* [Directive]: Lines with the word "Download" in them must be copied from the records below.

Extracted page text data

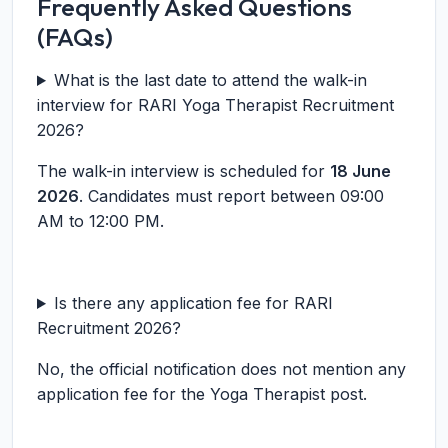
Frequently Asked Questions
(FAQs)
What is the last date to attend the walk-in
interview for RARI Yoga Therapist Recruitment
2026?
The walk-in interview is scheduled for
18 June
2026
. Candidates must report between 09:00
AM to 12:00 PM.
Is there any application fee for RARI
Recruitment 2026?
No, the official notification does not mention any
application fee for the Yoga Therapist post.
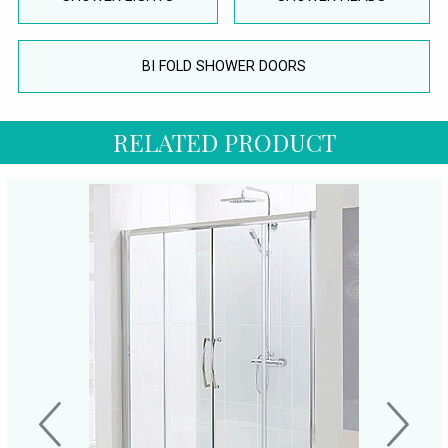
BI FOLD SHOWER DOORS
RELATED PRODUCT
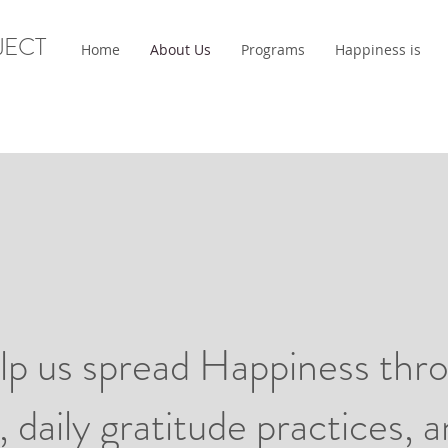
JECT
Home
About Us
Programs
Happiness is
p us spread Happiness thro
, daily gratitude practices, 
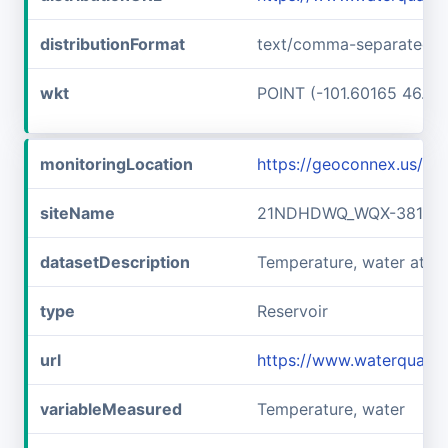
distributionFormat
text/comma-separated-v
wkt
POINT (-101.60165 46.89
monitoringLocation
https://geoconnex.us/
siteName
21NDHDWQ_WQX-38141
datasetDescription
Temperature, water at
type
Reservoir
url
https://www.waterqual
variableMeasured
Temperature, water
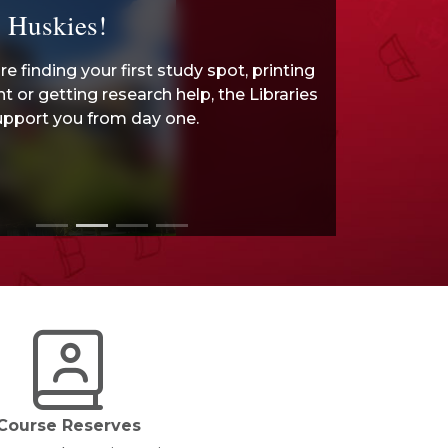
 Huskies!
e finding your first study spot, printing
 or getting research help, the Libraries
upport you from day one.
Course Reserves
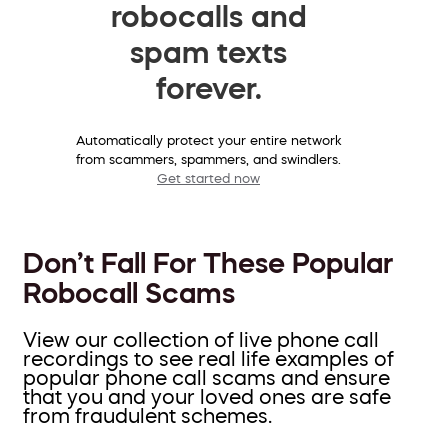
robocalls and
spam texts
forever.
Automatically protect your entire network
from scammers, spammers, and swindlers.
Get started now
Don’t Fall For These Popular
Robocall Scams
View our collection of live phone call
recordings to see real life examples of
popular phone call scams and ensure
that you and your loved ones are safe
from fraudulent schemes.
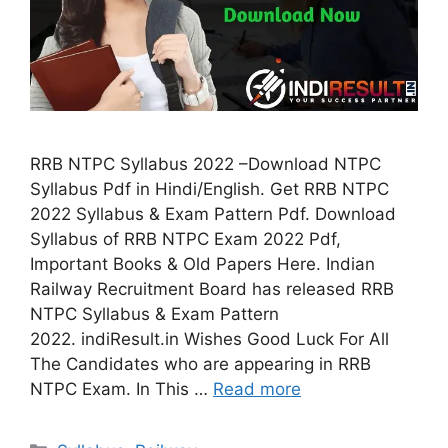
RRB NTPC Syllabus 2022 –Download NTPC
Syllabus Pdf in Hindi/English. Get RRB NTPC
2022 Syllabus & Exam Pattern Pdf. Download
Syllabus of RRB NTPC Exam 2022 Pdf,
Important Books & Old Papers Here. Indian
Railway Recruitment Board has released RRB
NTPC Syllabus & Exam Pattern
2022. indiResult.in Wishes Good Luck For All
The Candidates who are appearing in RRB
NTPC Exam. In This …
Read more
Categories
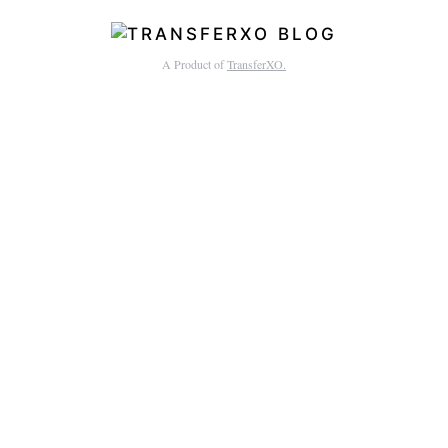
A Product of
TransferXO.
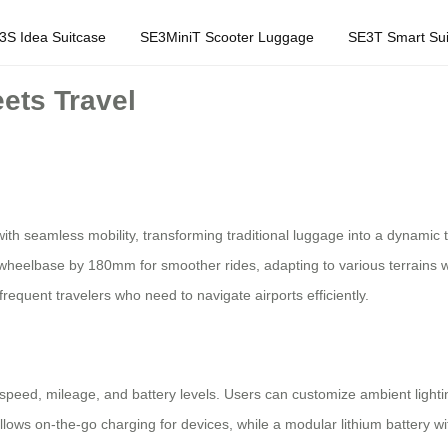
3S Idea Suitcase
SE3MiniT Scooter Luggage
SE3T Smart Sui
ets Travel
with seamless mobility, transforming traditional luggage into a dynamic
ir wheelbase by 180mm for smoother rides, adapting to various terrains
frequent travelers who need to navigate airports efficiently.
 speed, mileage, and battery levels. Users can customize ambient lighti
lows on-the-go charging for devices, while a modular lithium battery wit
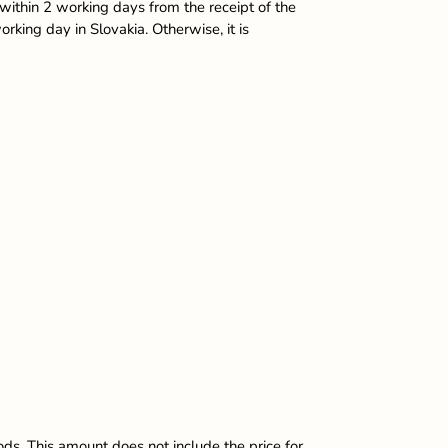
within 2 working days from the receipt of the
king day in Slovakia. Otherwise, it is
ods. This amount does not include the price for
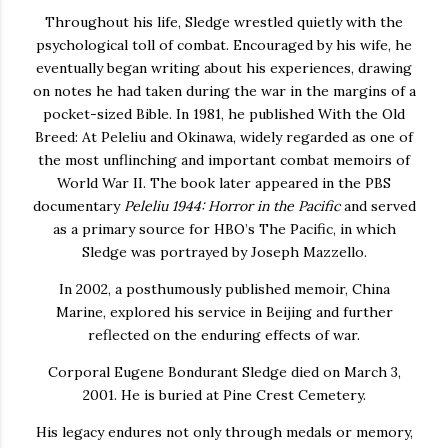
Throughout his life, Sledge wrestled quietly with the
psychological toll of combat. Encouraged by his wife, he
eventually began writing about his experiences, drawing
on notes he had taken during the war in the margins of a
pocket-sized Bible. In 1981, he published
With the Old
Breed: At Peleliu and Okinawa
, widely regarded as one of
the most unflinching and important combat memoirs of
World War II. The book later appeared in the PBS
documentary
Peleliu 1944: Horror in the Pacific
and served
as a primary source for HBO’s
The Pacific
, in which
Sledge was portrayed by
Joseph Mazzello
.
In 2002, a posthumously published memoir,
China
Marine
, explored his service in Beijing and further
reflected on the enduring effects of war.
Corporal Eugene Bondurant Sledge died on March 3,
2001. He is buried at
Pine Crest Cemetery
.
His legacy endures not only through medals or memory,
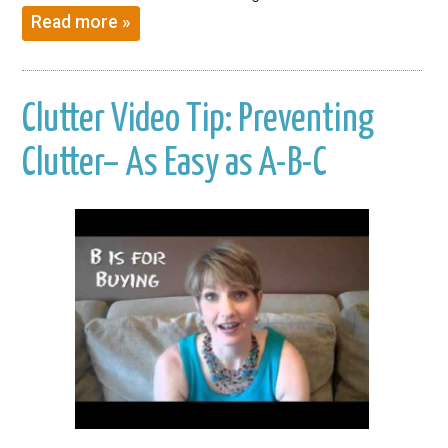
Read more »
Clutter Video Tip: Preventing
Clutter– As Easy as A-B-C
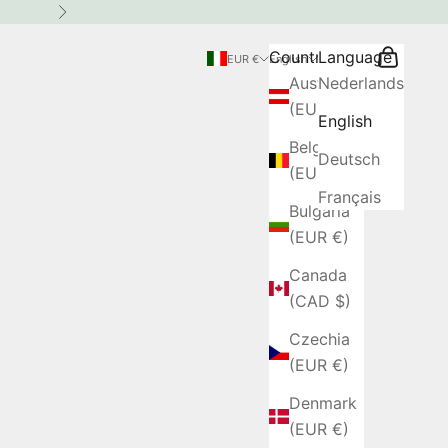
Next
Country
Language
Search
Cart
EUR €
English
Austria
Nederlands
(EUR €)
English
Belgium
Deutsch
(EUR €)
Français
Bulgaria
(EUR €)
Canada
(CAD $)
Czechia
(EUR €)
Denmark
(EUR €)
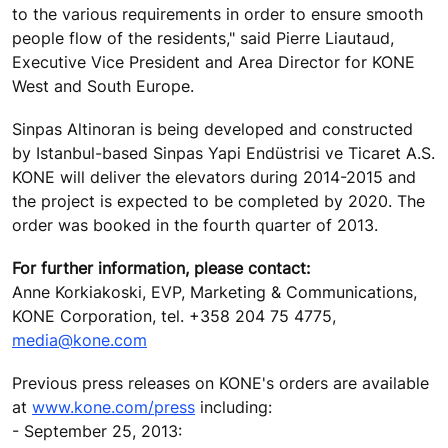
to the various requirements in order to ensure smooth
people flow of the residents," said Pierre Liautaud,
Executive Vice President and Area Director for KONE
West and South Europe.
Sinpas Altinoran is being developed and constructed
by Istanbul-based Sinpas Yapi Endüstrisi ve Ticaret A.S.
KONE will deliver the elevators during 2014-2015 and
the project is expected to be completed by 2020. The
order was booked in the fourth quarter of 2013.
For further information, please contact:
Anne Korkiakoski, EVP, Marketing & Communications,
KONE Corporation, tel. +358 204 75 4775,
media@kone.com
Previous press releases on KONE's orders are available
at
www.kone.com/press
including:
- September 25, 2013:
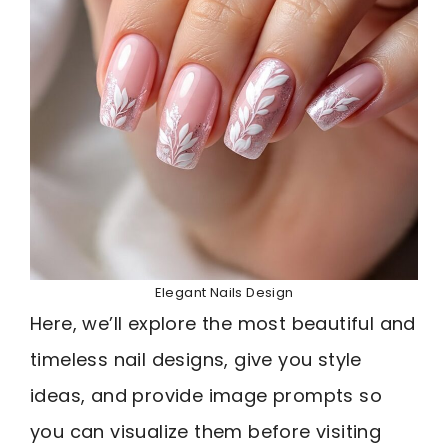
Elegant Nails Design
Here, we’ll explore the most beautiful and
timeless nail designs, give you style
ideas, and provide image prompts so
you can visualize them before visiting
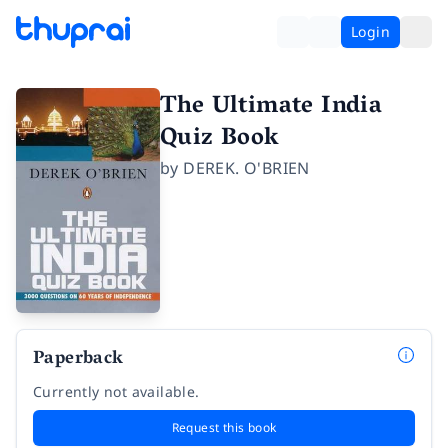
Login
The Ultimate India
Quiz Book
by
DEREK. O'BRIEN
Paperback
Currently not available.
Request this book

* [Response area]:
RRB NTPC Syllabus 2022 –Download NTPC
2022 Syllabus & Exam Pattern Pdf. Download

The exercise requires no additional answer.